▶ _Work request_: From the entries, copy out every line in which the word "cereal" is found.
**** Records supplied
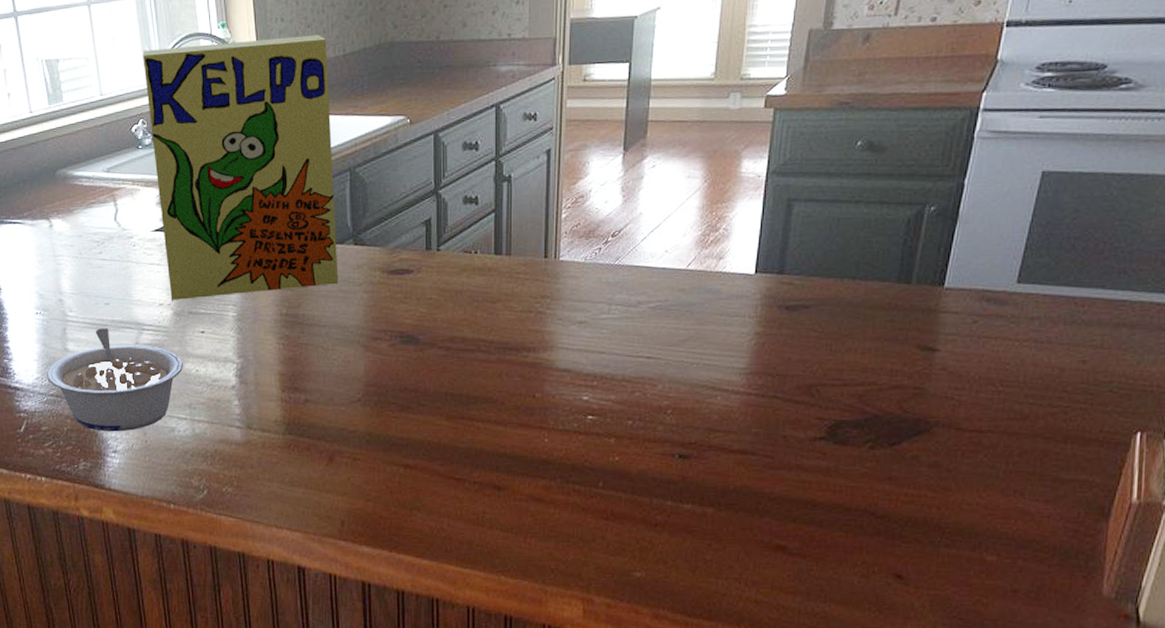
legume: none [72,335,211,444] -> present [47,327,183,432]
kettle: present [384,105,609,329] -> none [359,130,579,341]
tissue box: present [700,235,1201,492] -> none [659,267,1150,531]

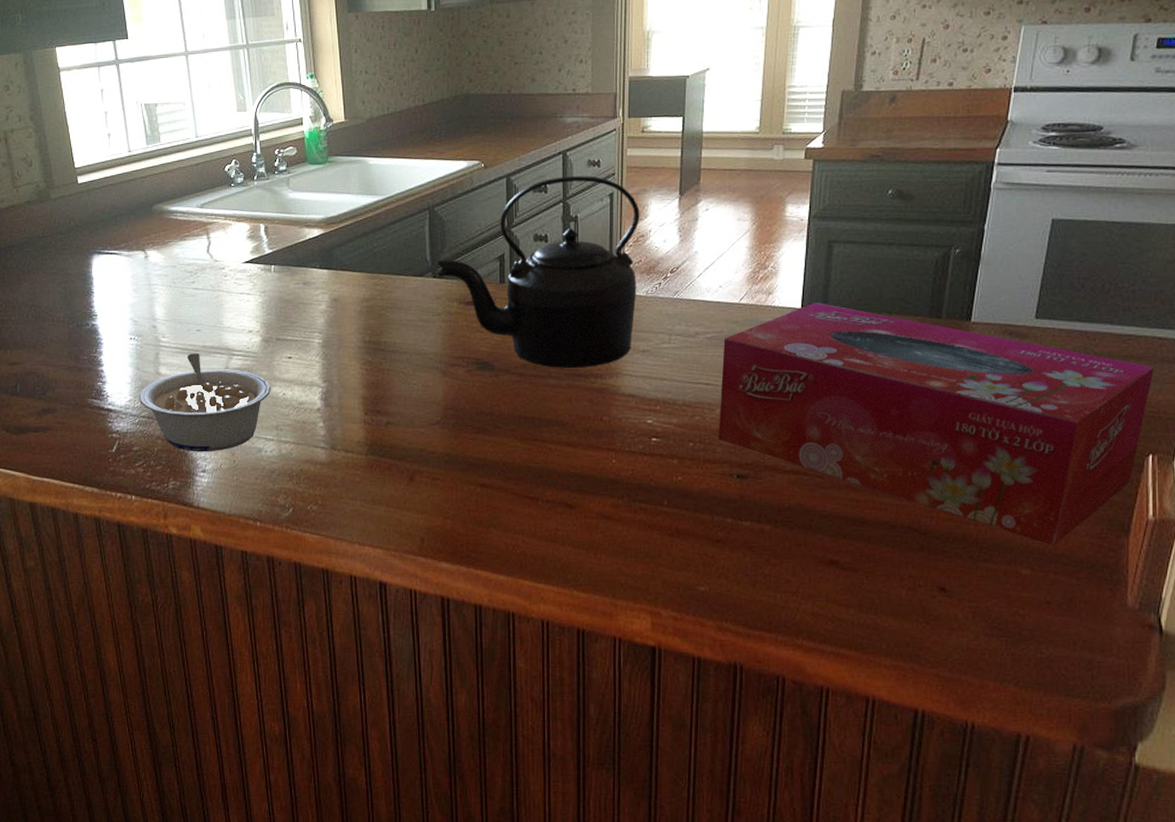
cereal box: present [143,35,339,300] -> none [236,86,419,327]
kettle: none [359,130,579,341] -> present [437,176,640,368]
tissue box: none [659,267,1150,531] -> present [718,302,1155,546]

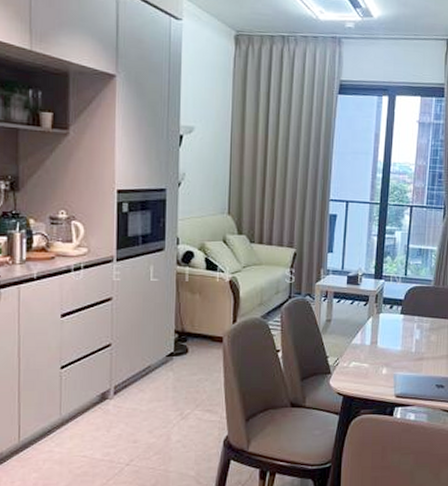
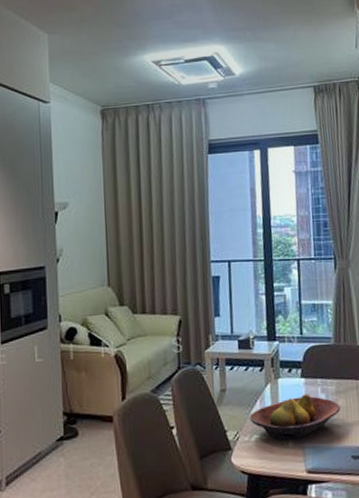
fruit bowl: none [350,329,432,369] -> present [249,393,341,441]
********
**** Records supplied
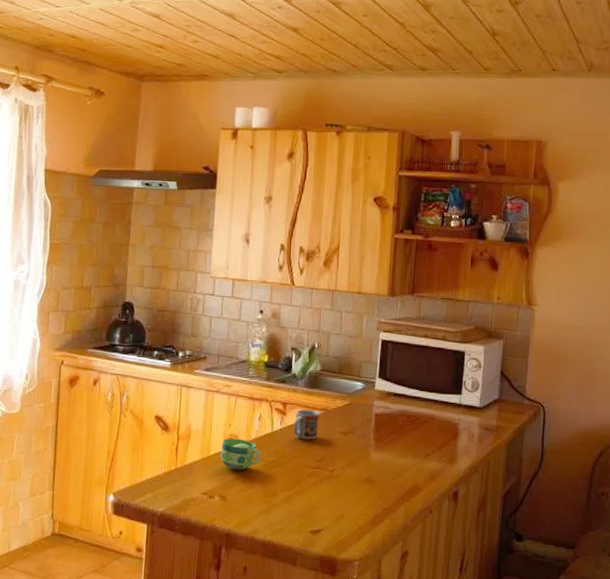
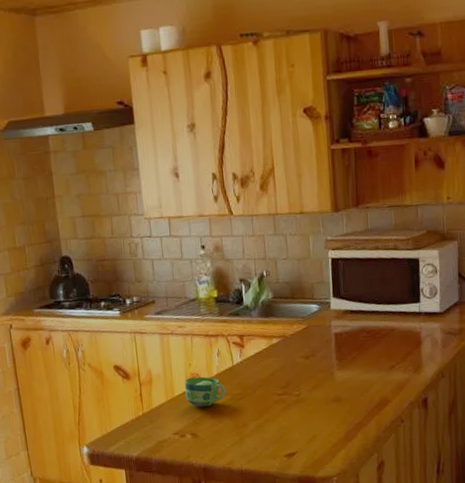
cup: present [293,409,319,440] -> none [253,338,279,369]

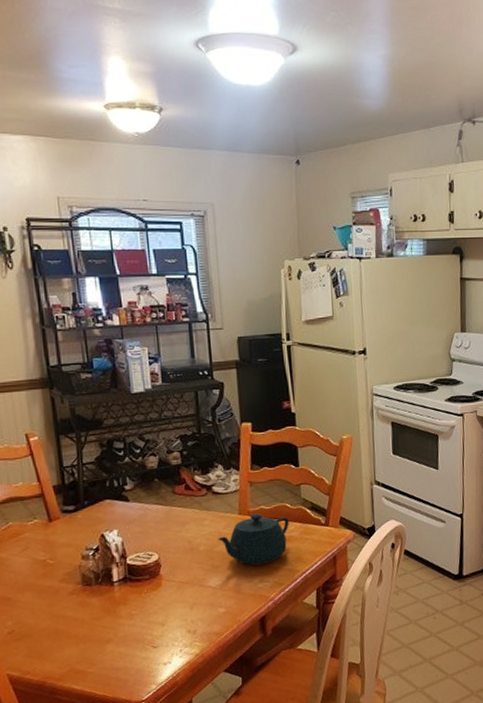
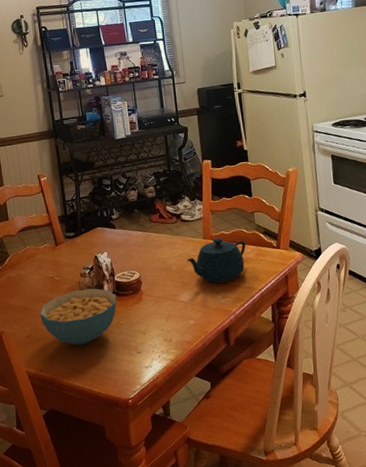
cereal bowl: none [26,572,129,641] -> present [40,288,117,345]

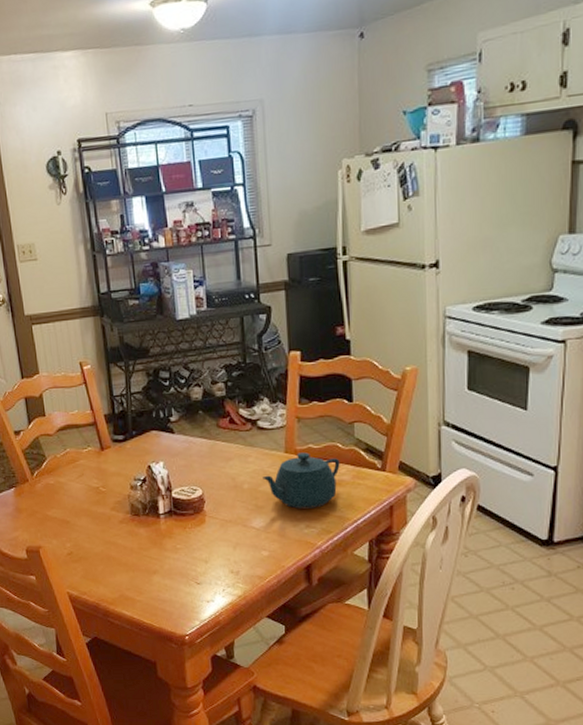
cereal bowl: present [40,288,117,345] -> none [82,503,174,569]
********
▶ _Solved problem_:
cereal box: present [143,35,339,300] -> none [236,86,419,327]
cereal bowl: none [26,572,129,641] -> present [40,288,117,345]
cereal bowl: present [40,288,117,345] -> none [82,503,174,569]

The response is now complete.